View Full Version : Hello
01-09-2003, 04:50 AM
Just thought I would say hello to the pipers of this forum and introduce myself. I took up the NSP about 3 months ago after a visit to David Burleigh's workshop up t'north. Here in Oxford we are fortunate enough to have a group of pipers who meet at the Pitt Rivers Museum once a month. I seem to be making reasonable progress - at least that's what the others tell me but they may just be polite :) I try and get at least 30 mins or more practice every day and can now knock out a few of the lesss complicated tunes. One thing that does seem odd though - perhaps others can shed light on it. On some days the fingers seem to glide over the chanter at a fairly rapid rate - other days it is if they were made of lead. Is this to be expected in the early days of learning the pipes?
01-09-2003, 08:37 AM
It does get easier, but there are always good days and bad days. It seems you've already discovered one of the secrests of practicing well, which is to do it every day. It's better to do a little bit every day rather than all day one day a week. Another "secret" to gliding fingers is to practice being relaxed. The best way I've found to do this is to tense then relax my fingers, then do it again, relaxing my fingers more each time, as I'm warming up with with "Madame Bonaparte." It's good to do this every fifteen minutes or so if you are lucky to get a marathon practice session and you find yourself tensing up. It's like blowing a nice tone, it comes from steady attention rather than all at once by dint of effort. If a piper has to shake out his or her hands to relax them at any point it's sign of too much tension. The faster you play the more relaxed you need to be, although it usually works the other way around. The faster people play the more tense they get. Being relaxed is just another skill, I suppose, you have to practice. This is true of all musicians, not just pipers.
01-10-2003, 01:01 AM
Thank you John for your useful advice to a novice. Strangely enough I have been using 'Madame Bonaparte' for the very purpose that you suggest over the last couple of weeks. I can't quite get through all of it yet, but I'm getting there..... :rolleyes:
01-10-2003, 05:48 AM
I find the older I get, the longer it takes my hands to warm up. I think how your hands feel can have something to do with what you've been doing with them all day.
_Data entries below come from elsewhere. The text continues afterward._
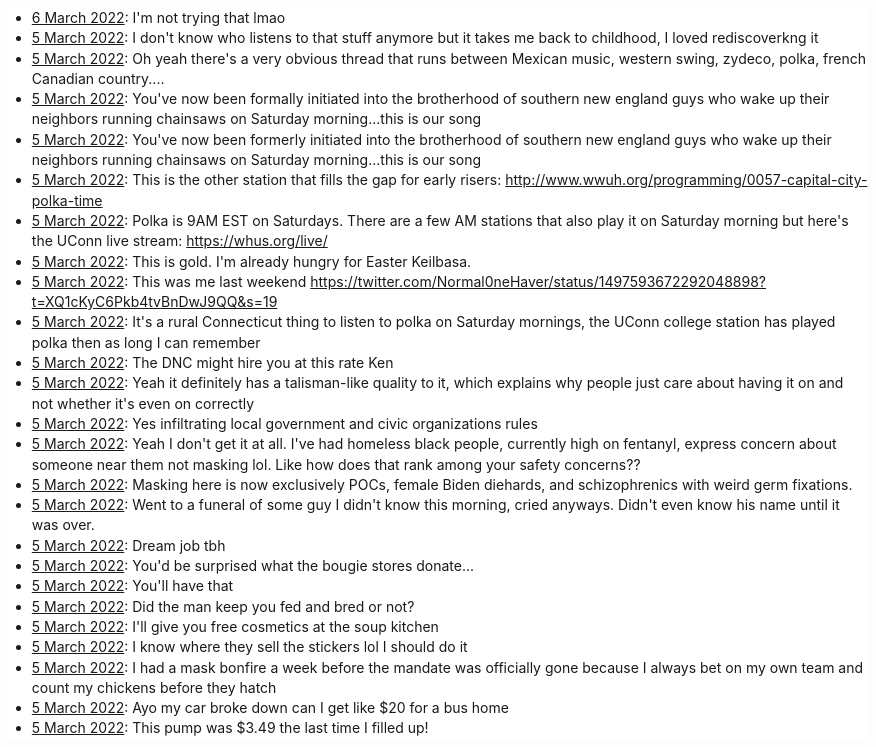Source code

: * [ 6 March 2022](https://web.archive.org/web/20220306001341/https://twitter.com/Normal0neHaver/status/1500263280148951045): I'm not trying that lmao 
* [ 5 March 2022](https://web.archive.org/web/20220305233709/https://twitter.com/Normal0neHaver/status/1500254092014374915): I don't know who listens to that stuff anymore but it takes me back to childhood, I loved rediscoverkng it 
* [ 5 March 2022](https://web.archive.org/web/20220305232541/https://twitter.com/Normal0neHaver/status/1500251191133208576): Oh yeah there's a very obvious thread that runs between Mexican music, western swing, zydeco, polka, french Canadian country.... 
* [ 5 March 2022](https://web.archive.org/web/20220305232045/https://twitter.com/Normal0neHaver/status/1500249962113863682): You've now been formally initiated into the brotherhood of southern new england guys who wake up their neighbors running chainsaws on Saturday morning...this is our song 
* [ 5 March 2022](https://web.archive.org/web/20220305231952/https://twitter.com/Normal0neHaver/status/1500249721650262018): You've now been formerly initiated into the brotherhood of southern new england guys who wake up their neighbors running chainsaws on Saturday morning...this is our song 
* [ 5 March 2022](https://web.archive.org/web/20220305231500/https://twitter.com/Normal0neHaver/status/1500248492421304321): This is the other station that fills the gap for early risers:  http://www.wwuh.org/programming/0057-capital-city-polka-time 
* [ 5 March 2022](https://web.archive.org/web/20220305231022/https://twitter.com/Normal0neHaver/status/1500247325813452801): Polka is 9AM EST on Saturdays. There are a few AM stations that also play it on Saturday morning but here's the UConn live stream: https://whus.org/live/ 
* [ 5 March 2022](https://web.archive.org/web/20220305224559/https://twitter.com/Normal0neHaver/status/1500241187399249927): This is gold. I'm already hungry for Easter Keilbasa. 
* [ 5 March 2022](https://web.archive.org/web/20220305224057/https://twitter.com/Normal0neHaver/status/1500239934514511876): This was me last weekend https://twitter.com/Normal0neHaver/status/1497593672292048898?t=XQ1cKyC6Pkb4tvBnDwJ9QQ&s=19 
* [ 5 March 2022](https://web.archive.org/web/20220305223200/https://twitter.com/Normal0neHaver/status/1500237616905662465): It's a rural Connecticut thing to listen to polka on Saturday mornings, the UConn college station has played polka then as long I can remember 
* [ 5 March 2022](https://web.archive.org/web/20220305220711/https://twitter.com/Normal0neHaver/status/1500231445108998157): The DNC might hire you at this rate Ken 
* [ 5 March 2022](https://web.archive.org/web/20220305220437/https://twitter.com/Normal0neHaver/status/1500230660518260748): Yeah it definitely has a talisman-like quality to it, which explains why people just care about having it on and not whether it's even on correctly 
* [ 5 March 2022](https://web.archive.org/web/20220305220144/https://twitter.com/Normal0neHaver/status/1500230068756533256): Yes infiltrating local government and civic organizations rules 
* [ 5 March 2022](https://web.archive.org/web/20220305215958/https://twitter.com/Normal0neHaver/status/1500229595328569350): Yeah I don't get it at all. I've had homeless black people, currently high on fentanyl, express concern about someone near them not masking lol. Like how does that rank among your safety concerns?? 
* [ 5 March 2022](https://web.archive.org/web/20220305215419/https://twitter.com/Normal0neHaver/status/1500228114466717696): Masking here is now exclusively POCs, female Biden diehards, and schizophrenics with weird germ fixations. 
* [ 5 March 2022](https://web.archive.org/web/20220305214437/https://twitter.com/Normal0neHaver/status/1500225730336153613): Went to a funeral of some guy I didn't know this morning, cried anyways. Didn't even know his name until it was over. 
* [ 5 March 2022](https://web.archive.org/web/20220305214312/https://twitter.com/Normal0neHaver/status/1500225392535298056): Dream job tbh 
* [ 5 March 2022](https://web.archive.org/web/20220305213944/https://twitter.com/Normal0neHaver/status/1500224491351425025): You'd be surprised what the bougie stores donate... 
* [ 5 March 2022](https://web.archive.org/web/20220305213756/https://twitter.com/Normal0neHaver/status/1500224054619484164): You'll have that 
* [ 5 March 2022](https://web.archive.org/web/20220305213237/https://twitter.com/Normal0neHaver/status/1500222015306964996): Did the man keep you fed and bred or not? 
* [ 5 March 2022](https://web.archive.org/web/20220305212604/https://twitter.com/Normal0neHaver/status/1500220941636362241): I'll give you free cosmetics at the soup kitchen 
* [ 5 March 2022](https://web.archive.org/web/20220305173144/https://twitter.com/Normal0neHaver/status/1500162116644446210): I know where they sell the stickers lol I should do it 
* [ 5 March 2022](https://web.archive.org/web/20220305140128/https://twitter.com/Normal0neHaver/status/1500109150457634816): I had a mask bonfire a week before the mandate was officially gone because I always bet on my own team and count my chickens before they hatch 
* [ 5 March 2022](https://web.archive.org/web/20220305135809/https://twitter.com/Normal0neHaver/status/1500108243288342533): Ayo my car broke down can I get like $20 for a bus home 
* [ 5 March 2022](https://web.archive.org/web/20220305134658/https://twitter.com/Normal0neHaver/status/1500105451387691014): This pump was $3.49 the last time I filled up! 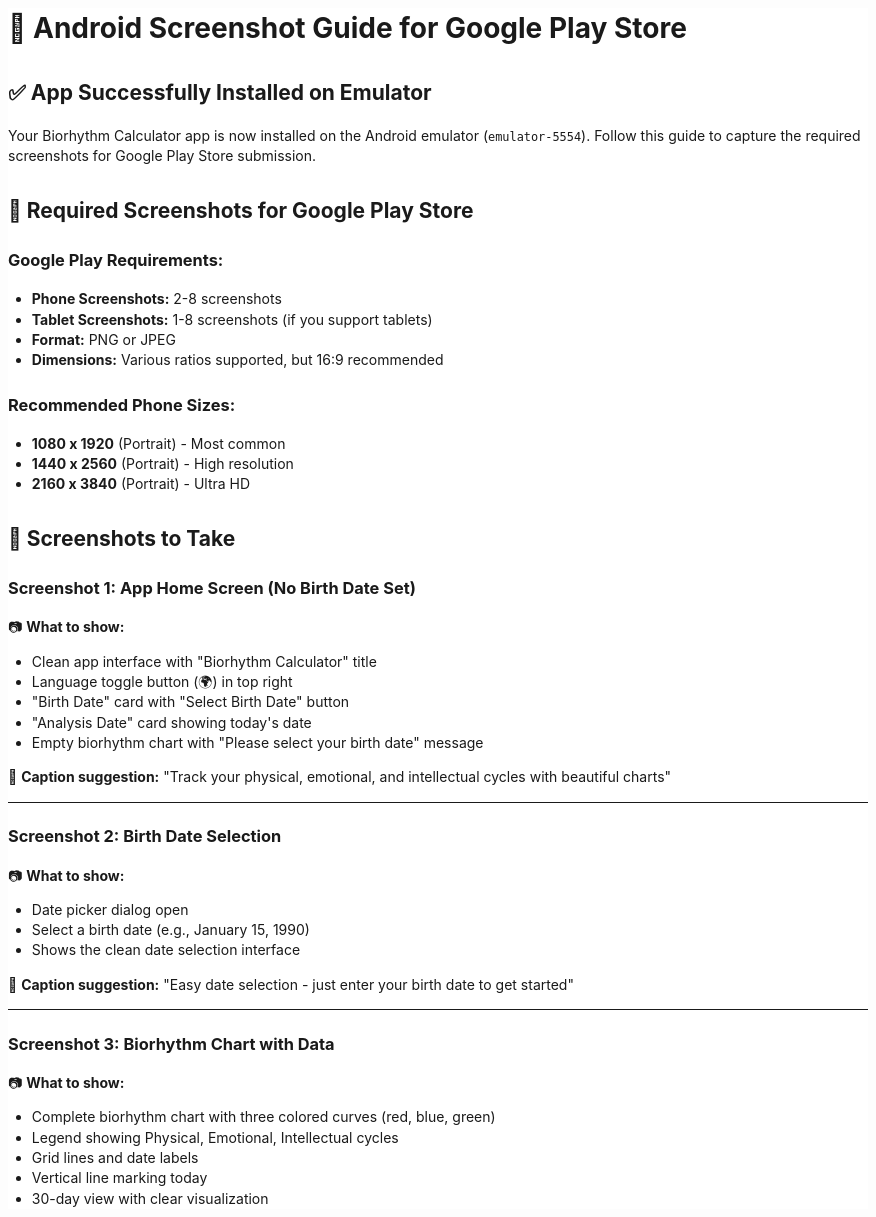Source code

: # 📸 Android Screenshot Guide for Google Play Store

## ✅ **App Successfully Installed on Emulator**

Your Biorhythm Calculator app is now installed on the Android emulator (`emulator-5554`). Follow this guide to capture the required screenshots for Google Play Store submission.

## 📱 Required Screenshots for Google Play Store

### **Google Play Requirements:**
- **Phone Screenshots:** 2-8 screenshots
- **Tablet Screenshots:** 1-8 screenshots (if you support tablets)
- **Format:** PNG or JPEG
- **Dimensions:** Various ratios supported, but 16:9 recommended

### **Recommended Phone Sizes:**
- **1080 x 1920** (Portrait) - Most common
- **1440 x 2560** (Portrait) - High resolution
- **2160 x 3840** (Portrait) - Ultra HD

## 🎯 Screenshots to Take

### **Screenshot 1: App Home Screen (No Birth Date Set)**
📷 **What to show:**
- Clean app interface with "Biorhythm Calculator" title
- Language toggle button (🌍) in top right
- "Birth Date" card with "Select Birth Date" button
- "Analysis Date" card showing today's date
- Empty biorhythm chart with "Please select your birth date" message

📝 **Caption suggestion:**
"Track your physical, emotional, and intellectual cycles with beautiful charts"

---

### **Screenshot 2: Birth Date Selection**
📷 **What to show:**
- Date picker dialog open
- Select a birth date (e.g., January 15, 1990)
- Shows the clean date selection interface

📝 **Caption suggestion:**
"Easy date selection - just enter your birth date to get started"

---

### **Screenshot 3: Biorhythm Chart with Data**
📷 **What to show:**
- Complete biorhythm chart with three colored curves (red, blue, green)
- Legend showing Physical, Emotional, Intellectual cycles
- Grid lines and date labels
- Vertical line marking today
- 30-day view with clear visualization
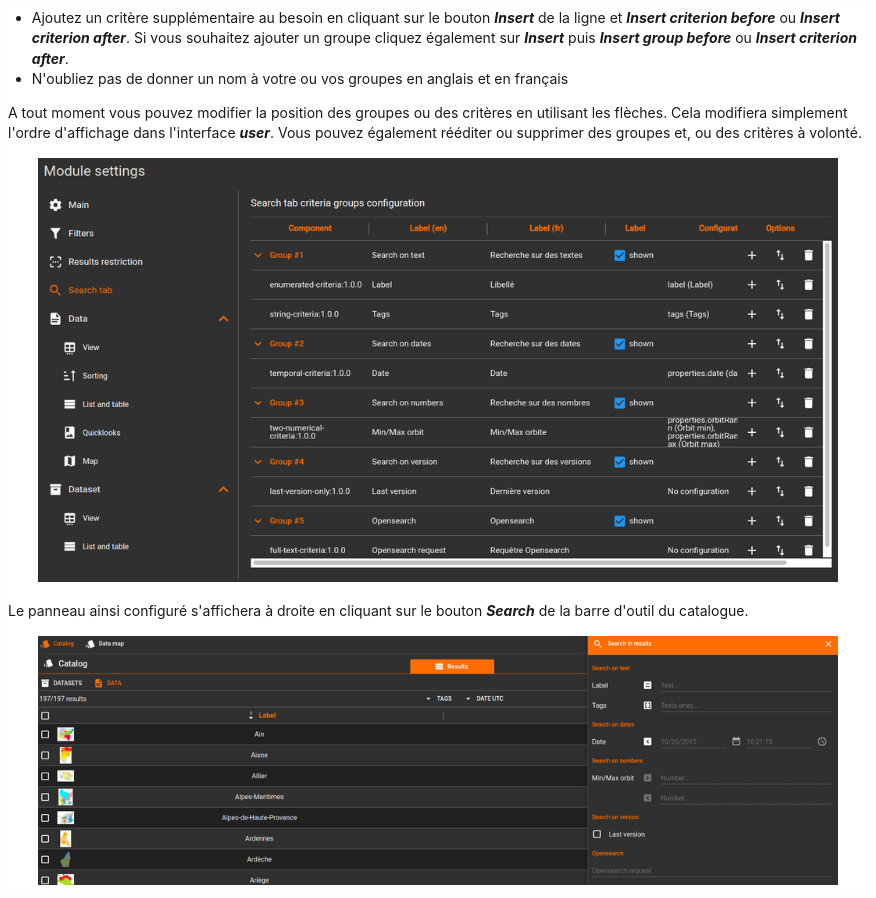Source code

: - Ajoutez un critère supplémentaire au besoin en cliquant sur le bouton ***Insert*** de la ligne et ***Insert criterion before*** ou ***Insert criterion after***. Si vous souhaitez ajouter un groupe cliquez également sur ***Insert*** puis ***Insert group before*** ou ***Insert criterion after***.
- N'oubliez pas de donner un nom à votre ou vos groupes en anglais et en français

A tout moment vous pouvez modifier la position des groupes ou des critères en utilisant les flèches. Cela modifiera simplement l'ordre d'affichage dans l'interface ***user***. Vous pouvez également rééditer ou supprimer des groupes et, ou des critères à volonté.

<div align="center">
  <img src="/images/user-documentation/v1.4/6-catalog-consultation/catalog/admin/search.png" alt="search settings" width="800"/> 
</div>

Le panneau ainsi configuré s'affichera à droite en cliquant sur le bouton ***Search*** de la barre d'outil du catalogue.

<div align="center">
  <img src="/images/user-documentation/v1.4/6-catalog-consultation/catalog/user/catalog-search.png" alt="search" width="800"/> 
</div>
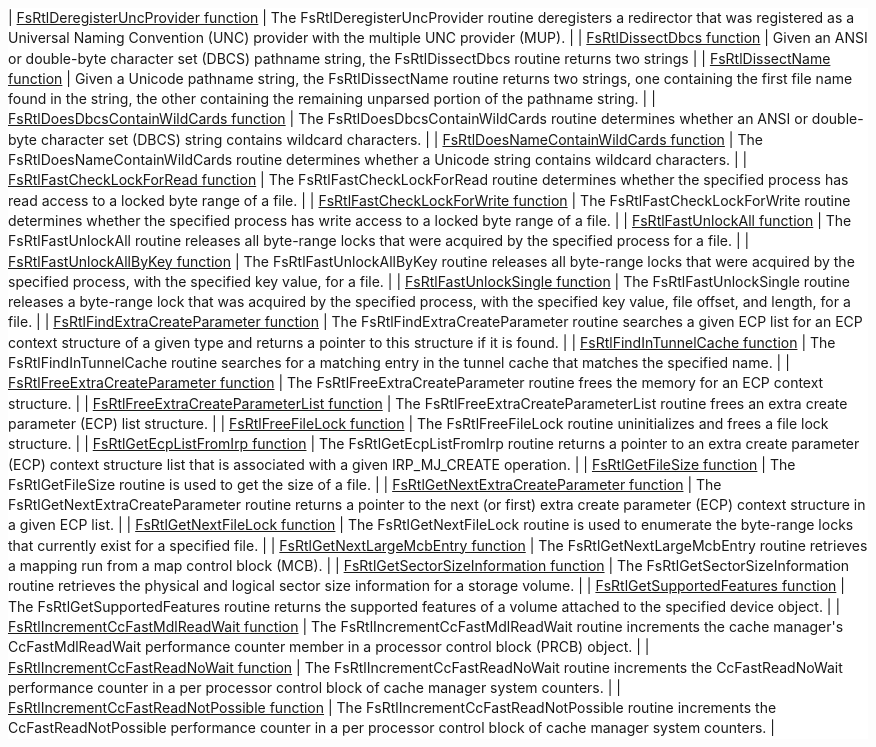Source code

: | [FsRtlDeregisterUncProvider function](nf-ntifs-fsrtlderegisteruncprovider.md) | The FsRtlDeregisterUncProvider routine deregisters a redirector that was registered as a Universal Naming Convention (UNC) provider with the multiple UNC provider (MUP). |
| [FsRtlDissectDbcs function](nf-ntifs-_fsrtl_advanced_fcb_header-fsrtldissectdbcs~r2.md) | Given an ANSI or double-byte character set (DBCS) pathname string, the FsRtlDissectDbcs routine returns two strings |
| [FsRtlDissectName function](nf-ntifs-_fsrtl_advanced_fcb_header-fsrtldissectname~r2.md) | Given a Unicode pathname string, the FsRtlDissectName routine returns two strings, one containing the first file name found in the string, the other containing the remaining unparsed portion of the pathname string. |
| [FsRtlDoesDbcsContainWildCards function](nf-ntifs-_fsrtl_advanced_fcb_header-fsrtldoesdbcscontainwildcards.md) | The FsRtlDoesDbcsContainWildCards routine determines whether an ANSI or double-byte character set (DBCS) string contains wildcard characters. |
| [FsRtlDoesNameContainWildCards function](nf-ntifs-_fsrtl_advanced_fcb_header-fsrtldoesnamecontainwildcards.md) | The FsRtlDoesNameContainWildCards routine determines whether a Unicode string contains wildcard characters. |
| [FsRtlFastCheckLockForRead function](nf-ntifs-_fsrtl_advanced_fcb_header-fsrtlfastchecklockforread~r5.md) | The FsRtlFastCheckLockForRead routine determines whether the specified process has read access to a locked byte range of a file. |
| [FsRtlFastCheckLockForWrite function](nf-ntifs-_fsrtl_advanced_fcb_header-fsrtlfastchecklockforwrite~r5.md) | The FsRtlFastCheckLockForWrite routine determines whether the specified process has write access to a locked byte range of a file. |
| [FsRtlFastUnlockAll function](nf-ntifs-_fsrtl_advanced_fcb_header-fsrtlfastunlockall~r3.md) | The FsRtlFastUnlockAll routine releases all byte-range locks that were acquired by the specified process for a file. |
| [FsRtlFastUnlockAllByKey function](nf-ntifs-_fsrtl_advanced_fcb_header-fsrtlfastunlockallbykey~r4.md) | The FsRtlFastUnlockAllByKey routine releases all byte-range locks that were acquired by the specified process, with the specified key value, for a file. |
| [FsRtlFastUnlockSingle function](nf-ntifs-_fsrtl_advanced_fcb_header-fsrtlfastunlocksingle~r7.md) | The FsRtlFastUnlockSingle routine releases a byte-range lock that was acquired by the specified process, with the specified key value, file offset, and length, for a file. |
| [FsRtlFindExtraCreateParameter function](nf-ntifs-fsrtlfindextracreateparameter.md) | The FsRtlFindExtraCreateParameter routine searches a given ECP list for an ECP context structure of a given type and returns a pointer to this structure if it is found. |
| [FsRtlFindInTunnelCache function](nf-ntifs-_fsrtl_advanced_fcb_header-fsrtlfindintunnelcache~r6.md) | The FsRtlFindInTunnelCache routine searches for a matching entry in the tunnel cache that matches the specified name. |
| [FsRtlFreeExtraCreateParameter function](nf-ntifs-fsrtlfreeextracreateparameter.md) | The FsRtlFreeExtraCreateParameter routine frees the memory for an ECP context structure. |
| [FsRtlFreeExtraCreateParameterList function](nf-ntifs-fsrtlfreeextracreateparameterlist.md) | The FsRtlFreeExtraCreateParameterList routine frees an extra create parameter (ECP) list structure. |
| [FsRtlFreeFileLock function](nf-ntifs-_fsrtl_advanced_fcb_header-fsrtlfreefilelock.md) | The FsRtlFreeFileLock routine uninitializes and frees a file lock structure. |
| [FsRtlGetEcpListFromIrp function](nf-ntifs-fsrtlgetecplistfromirp.md) | The FsRtlGetEcpListFromIrp routine returns a pointer to an extra create parameter (ECP) context structure list that is associated with a given IRP_MJ_CREATE operation. |
| [FsRtlGetFileSize function](nf-ntifs-_fsrtl_advanced_fcb_header-fsrtlgetfilesize~r1.md) | The FsRtlGetFileSize routine is used to get the size of a file. |
| [FsRtlGetNextExtraCreateParameter function](nf-ntifs-fsrtlgetnextextracreateparameter.md) | The FsRtlGetNextExtraCreateParameter routine returns a pointer to the next (or first) extra create parameter (ECP) context structure in a given ECP list. |
| [FsRtlGetNextFileLock function](nf-ntifs-_fsrtl_advanced_fcb_header-fsrtlgetnextfilelock~r1.md) | The FsRtlGetNextFileLock routine is used to enumerate the byte-range locks that currently exist for a specified file. |
| [FsRtlGetNextLargeMcbEntry function](nf-ntifs-_fsrtl_advanced_fcb_header-fsrtlgetnextlargemcbentry~r4.md) | The FsRtlGetNextLargeMcbEntry routine retrieves a mapping run from a map control block (MCB). |
| [FsRtlGetSectorSizeInformation function](nf-ntifs-fsrtlgetsectorsizeinformation.md) | The FsRtlGetSectorSizeInformation routine retrieves the physical and logical sector size information for a storage volume. |
| [FsRtlGetSupportedFeatures function](nf-ntifs-fsrtlgetsupportedfeatures.md) | The FsRtlGetSupportedFeatures routine returns the supported features of a volume attached to the specified device object. |
| [FsRtlIncrementCcFastMdlReadWait function](nf-ntifs-fsrtlincrementccfastmdlreadwait.md) | The FsRtlIncrementCcFastMdlReadWait routine increments the cache manager's CcFastMdlReadWait performance counter member in a processor control block (PRCB) object. |
| [FsRtlIncrementCcFastReadNoWait function](nf-ntifs-fsrtlincrementccfastreadnowait.md) | The FsRtlIncrementCcFastReadNoWait routine increments the CcFastReadNoWait performance counter in a per processor control block of cache manager system counters. |
| [FsRtlIncrementCcFastReadNotPossible function](nf-ntifs-fsrtlincrementccfastreadnotpossible.md) | The FsRtlIncrementCcFastReadNotPossible routine increments the CcFastReadNotPossible performance counter in a per processor control block of cache manager system counters. |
My hands warm up much more quickly if I've been typing on the computer a lot, and without question, the days I feel most relaxed and in control are the days when I've already spent 45 minutes on the Highland pipes. On the days when I've done nothing with my hands I sit down with the NSP and for the first five minutes my hands work like they've been in the refrigerator for a couple of hours.
01-10-2003, 08:34 AM
Same here Jim. I play Walsh smallpipes for fun and the GHB and find that if me hands aren't loosened up some, my playing is definitely off until they do. Somedays, not at all doe snaything work.